What you need to do:
Take nothing but the lines from the one with "vfov_deg: 36.0" through the one with "vfov_deg: 4.2" in the entries below, both ends kept, and return them exactly with pictures left out.

Stored data:
>>>
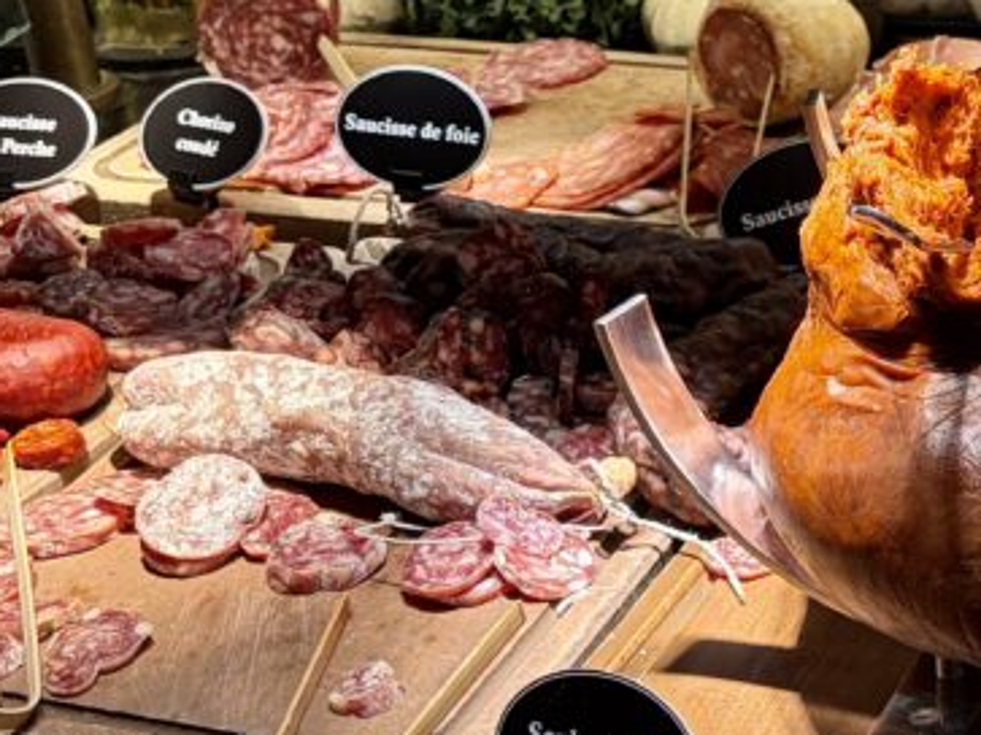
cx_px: 1089
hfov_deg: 21.5
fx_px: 2436
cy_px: 565
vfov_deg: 17.0
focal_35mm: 86
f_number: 1.6
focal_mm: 5.96
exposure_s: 1/100
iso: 64
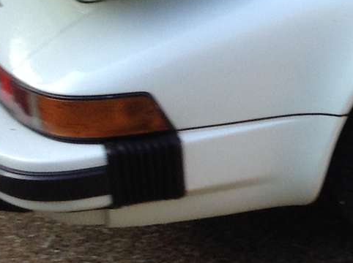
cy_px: 34
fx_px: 1395
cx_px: 652
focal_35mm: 137
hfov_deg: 13.0
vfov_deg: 10.7
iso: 32
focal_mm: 3.3
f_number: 2.4
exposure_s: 1/209
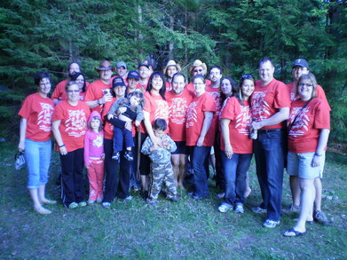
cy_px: 130
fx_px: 361
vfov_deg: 39.6
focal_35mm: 36
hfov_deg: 51.4
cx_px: 174
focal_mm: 6.3
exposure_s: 1/40
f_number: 3.1
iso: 100
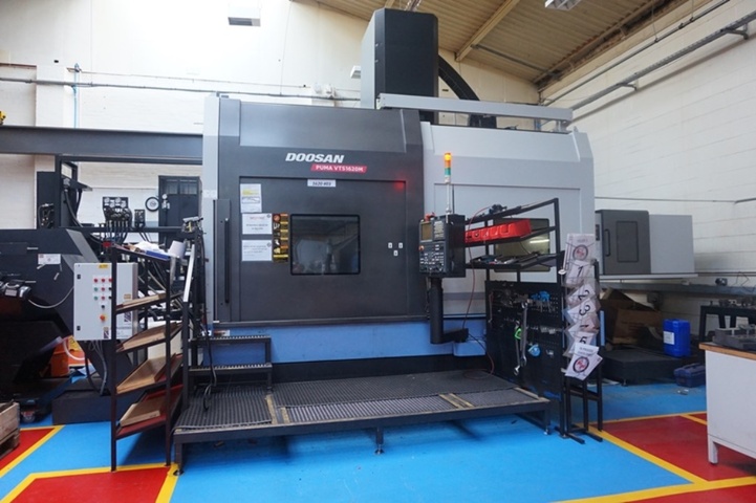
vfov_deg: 53.1
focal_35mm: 24
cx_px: 378
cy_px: 252
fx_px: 504
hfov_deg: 73.8
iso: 1600
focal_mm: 16
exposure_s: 1/160
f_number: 4
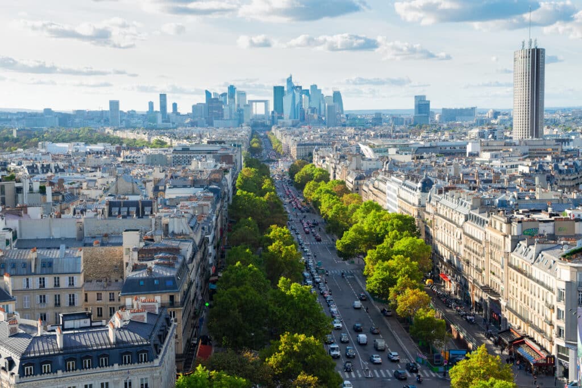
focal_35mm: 53
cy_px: 194
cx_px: 291
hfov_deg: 37.5
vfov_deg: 25.5
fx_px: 857
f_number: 7.1
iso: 200
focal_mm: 53
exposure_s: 1/320
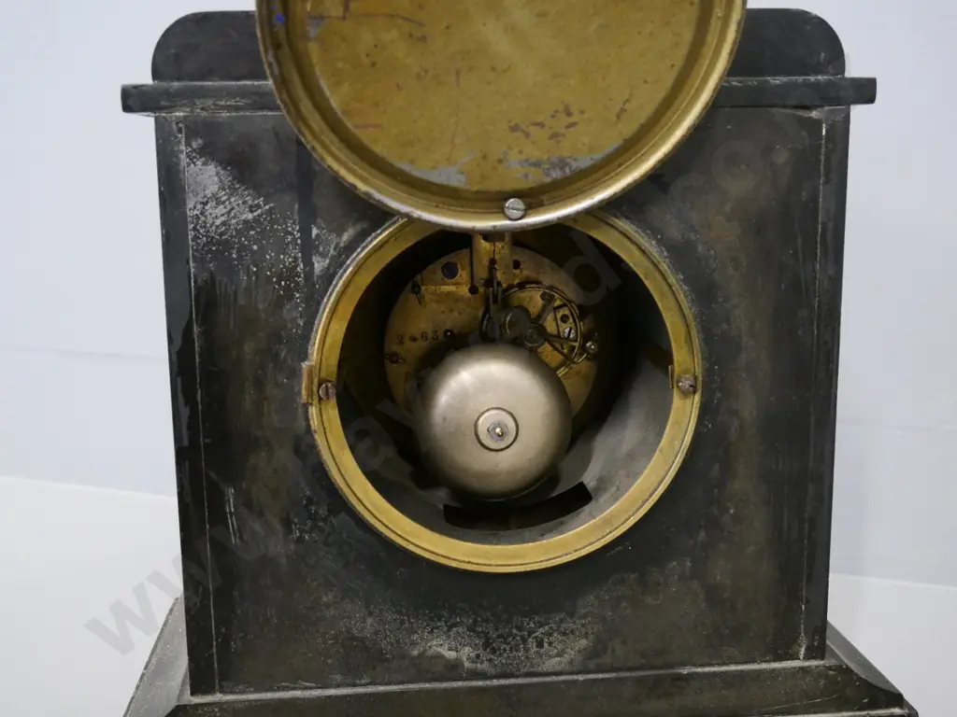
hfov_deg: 46.8
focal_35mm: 40
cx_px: 478
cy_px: 358
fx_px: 1106
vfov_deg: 36.0
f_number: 6.3
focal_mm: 20
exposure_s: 1/20
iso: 3200
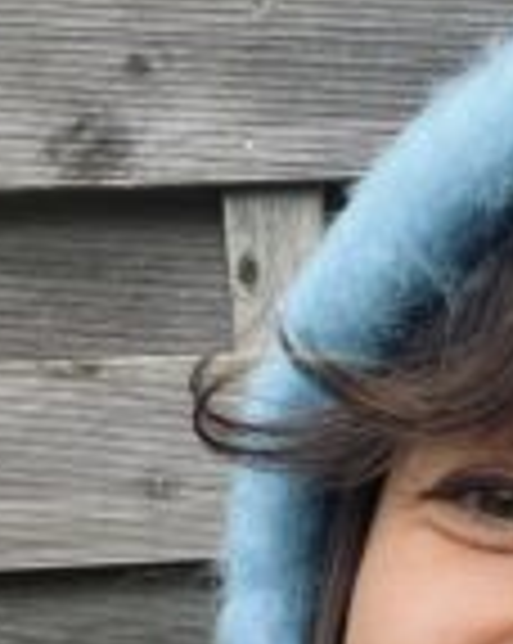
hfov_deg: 17.8
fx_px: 1560
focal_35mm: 82
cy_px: 802
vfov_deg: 21.4
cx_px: 603
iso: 80
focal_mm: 2.71
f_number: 2.2
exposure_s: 1/121
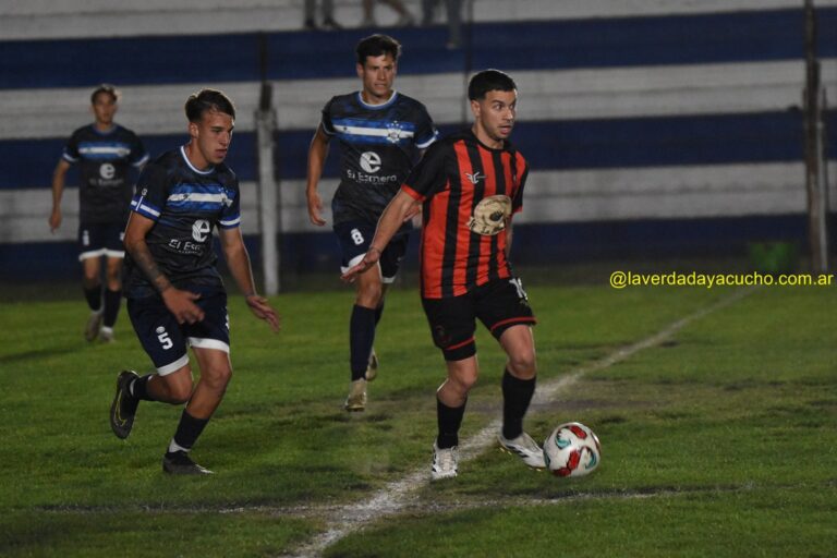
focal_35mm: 330
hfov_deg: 6.2
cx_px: 418
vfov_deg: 4.2
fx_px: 7672
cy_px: 279
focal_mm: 220
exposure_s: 1/250
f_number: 5.3
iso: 6400
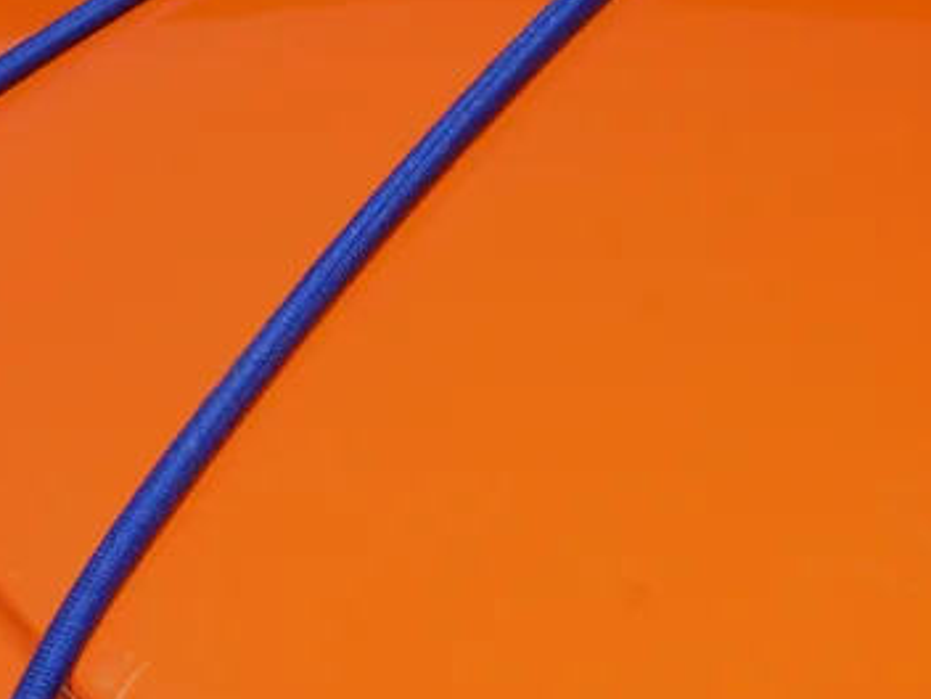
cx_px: 71
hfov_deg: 21.0
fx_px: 2447
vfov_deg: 16.1
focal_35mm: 91
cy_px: 122
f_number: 22
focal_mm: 20
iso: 200
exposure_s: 1/160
<<<
Response below:
vfov_deg: 36.0
f_number: 6.3
focal_mm: 20
exposure_s: 1/20
iso: 3200
hfov_deg: 17.8
fx_px: 1560
focal_35mm: 82
cy_px: 802
vfov_deg: 21.4
cx_px: 603
iso: 80
focal_mm: 2.71
f_number: 2.2
exposure_s: 1/121
focal_35mm: 330
hfov_deg: 6.2
cx_px: 418
vfov_deg: 4.2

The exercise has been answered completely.